As far as it concerns the memory requirements, this method needs n2 pair-wise similarities to be memorised, where n is the number of items. In practice, though, this number is significantly lower because items with no co-ratings are not taken into account. In addition some other reductions is possible to be done, like setting a minimum threshold for co-ratings.

Summing up, from the approaches we had analysed until now it seems that the best solution is the model-based technique of the collaborative filtering because it is more efficient during run-time and it scales better in big applications.

Rule-based CF

Rule-based algorithms are also used in recommenders systems in order to try to predict what items are possible that the user wants to select. Such algorithms are classified with the rest of the collaborative filtering methods since they use the “wisdom of the crowd”, or in other words past data gathered from all the users, in order to create some confident rules that describe users’ behaviour.

On the other hand, Rule-based algorithms does not create truly personalised recommendations. They are appropriate to understand that customers who buy pizzas is possible to order a bottle of Coca Cola as well, but this is not a recommendation made to a specific person.

The main technique used in this approach is the Association Rule Learning which is a rule-based machine learning method for discovering interesting relations between variables in large databases. It is intended to identify strong rules discovered in databases using some measures of interestingness. Based on the concept of strong rules, association rules were initially introduced for discovering regularities between products in large-scale transaction data recorded by systems like POS (Point-Of-Sales) in supermarkets.

For example, the rule {onions, potatoes} ⇒ {burger} found in the sales data of a supermarket would indicate that if a customer buys onions and potatoes together, they are likely to also buy hamburger meat. Such information can be used as the basis for decisions about marketing activities such as promotional pricing or product placements. Adapting this technique to recommendation systems, would help to analyse the electronic “basket” of each customer that will lead to a recommendation eg. proposing items to customer that are frequently ordered together with the items she have already selected.
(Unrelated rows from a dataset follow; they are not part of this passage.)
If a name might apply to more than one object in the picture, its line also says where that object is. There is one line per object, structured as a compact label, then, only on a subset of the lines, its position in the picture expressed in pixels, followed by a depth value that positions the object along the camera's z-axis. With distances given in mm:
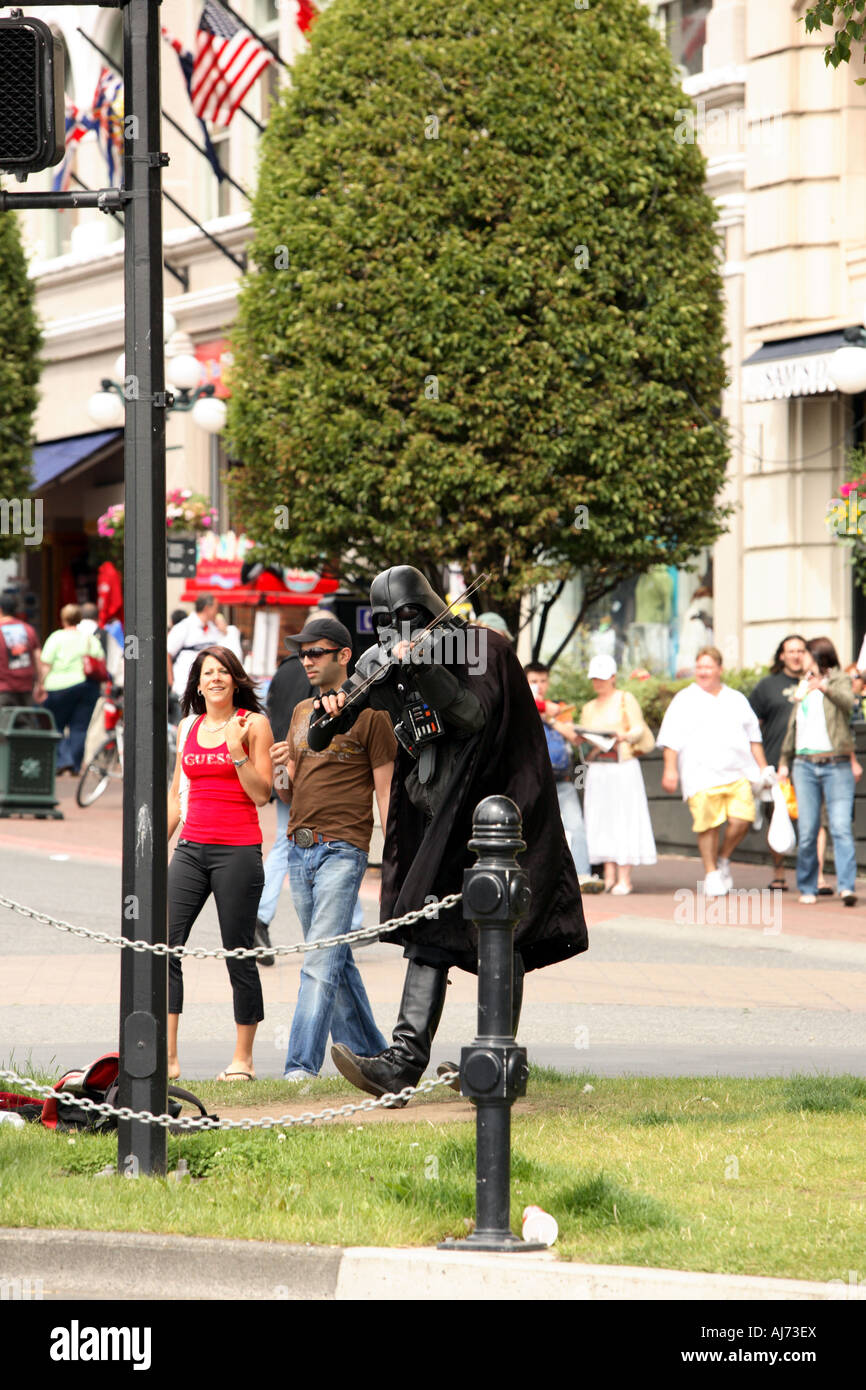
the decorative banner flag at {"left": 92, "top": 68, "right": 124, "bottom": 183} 27500
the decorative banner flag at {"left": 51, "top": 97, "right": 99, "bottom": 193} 28047
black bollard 5207
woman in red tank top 7953
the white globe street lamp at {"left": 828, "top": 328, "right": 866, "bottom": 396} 16344
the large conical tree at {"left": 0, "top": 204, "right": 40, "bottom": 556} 25891
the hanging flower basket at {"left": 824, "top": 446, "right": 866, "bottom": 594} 15219
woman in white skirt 14539
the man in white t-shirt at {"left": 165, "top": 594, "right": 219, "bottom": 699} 19469
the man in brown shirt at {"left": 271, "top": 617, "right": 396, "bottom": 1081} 7781
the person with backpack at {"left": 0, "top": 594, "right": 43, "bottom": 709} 21156
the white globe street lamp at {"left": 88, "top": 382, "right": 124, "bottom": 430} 23344
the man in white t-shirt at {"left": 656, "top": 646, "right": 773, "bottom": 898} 14305
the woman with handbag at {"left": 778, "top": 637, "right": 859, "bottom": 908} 14023
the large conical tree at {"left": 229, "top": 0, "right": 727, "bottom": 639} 16719
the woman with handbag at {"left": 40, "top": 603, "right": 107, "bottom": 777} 21688
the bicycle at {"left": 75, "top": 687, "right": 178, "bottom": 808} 19719
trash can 18344
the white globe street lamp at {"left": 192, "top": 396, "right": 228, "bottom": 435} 22375
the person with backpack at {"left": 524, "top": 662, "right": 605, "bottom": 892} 14180
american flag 24125
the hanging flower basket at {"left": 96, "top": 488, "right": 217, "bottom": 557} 24578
Two of the well-known algorithms of this category are Apriori and FP-Growth, but they only do half the job, since they are algorithms for mining frequent item sets. Thus, another step needs to be done after their completion to generate rules from frequent item sets found in a database. Apriori uses a breadth-first search strategy to count the support of item sets and uses a candidate generation function which exploits the downward closure property of support.The second algorithm is the FP-Growth where the FP stands for Frequent Pattern. Given a dataset of transactions, the first step of FP-growth is to calculate item frequencies and identify frequent items. Different from Apriori-like algorithms designed for the same purpose, the second step of FP-growth uses a suffix tree (FP-tree) structure to encode transactions without generating candidate sets explicitly, which are usually expensive to generate. After the second step, the frequent item sets can be extracted from the FP-tree.

One of the most used frameworks when we talk about scalable applications is the Apache Spark. Spark implementation for association rules uses a parallel version of FP- growth called PFP which distributes the work of growing FP-trees based on the suffixes of transactions, and hence it is more scalable than a single-machine implementation.

Of course there are many other algorithms that belongs to this approach but there is no point in getting into more details since as we said in the beginning of this chapter rule based algorithms are not as “personalised” as we would want them to be. Still, it is a good alternative method that can of course be used in a hybrid variation of every other approach mentioned in this paper.